> _WHAT THE EXERCISE ASKS_:
What needs transcribing is the line with "31: (343, 149, 3.15)" and every line after it to the end of the records, exactly and alone, with no pictures.

> _DATA FOR THIS EXERCISE_:
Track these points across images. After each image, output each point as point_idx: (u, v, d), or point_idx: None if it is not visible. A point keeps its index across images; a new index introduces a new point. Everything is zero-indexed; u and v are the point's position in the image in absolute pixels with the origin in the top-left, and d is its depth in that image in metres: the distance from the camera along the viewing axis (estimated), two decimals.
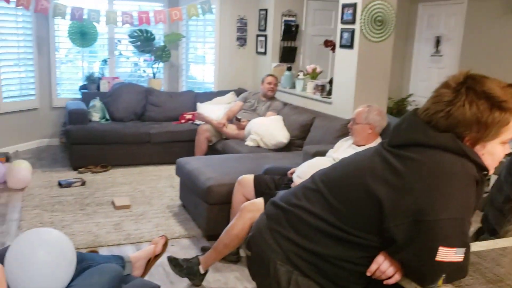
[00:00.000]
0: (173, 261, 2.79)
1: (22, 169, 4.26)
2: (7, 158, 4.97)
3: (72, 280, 1.63)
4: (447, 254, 1.28)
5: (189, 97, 5.86)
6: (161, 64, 6.21)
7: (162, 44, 6.02)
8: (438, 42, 6.24)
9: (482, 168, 1.38)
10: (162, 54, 5.97)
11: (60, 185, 4.38)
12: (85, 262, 1.75)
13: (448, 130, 1.38)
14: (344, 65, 4.39)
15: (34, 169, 4.69)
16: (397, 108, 5.51)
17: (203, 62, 6.46)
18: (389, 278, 1.40)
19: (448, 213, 1.29)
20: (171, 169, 4.95)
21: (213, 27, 6.17)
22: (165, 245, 2.46)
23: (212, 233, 3.33)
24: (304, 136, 4.42)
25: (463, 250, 1.31)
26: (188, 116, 5.57)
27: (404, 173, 1.36)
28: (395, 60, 4.78)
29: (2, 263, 1.52)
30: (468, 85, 1.37)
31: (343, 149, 3.15)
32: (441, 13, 6.30)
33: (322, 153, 3.35)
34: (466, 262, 1.35)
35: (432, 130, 1.39)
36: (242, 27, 6.13)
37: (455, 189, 1.31)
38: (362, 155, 1.58)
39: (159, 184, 4.58)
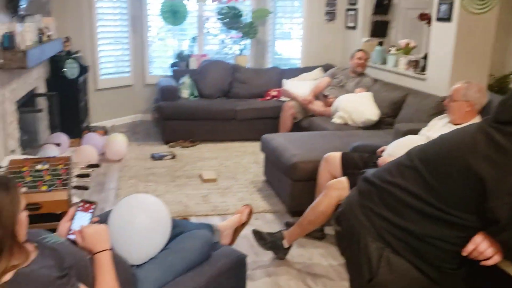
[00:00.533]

> _ANSWER TO THIS PROBLEM_:
31: (343, 149, 3.15)
32: (441, 13, 6.30)
33: (322, 153, 3.35)
34: (466, 262, 1.35)
35: (432, 130, 1.39)
36: (242, 27, 6.13)
37: (455, 189, 1.31)
38: (362, 155, 1.58)
39: (159, 184, 4.58)
[00:00.533]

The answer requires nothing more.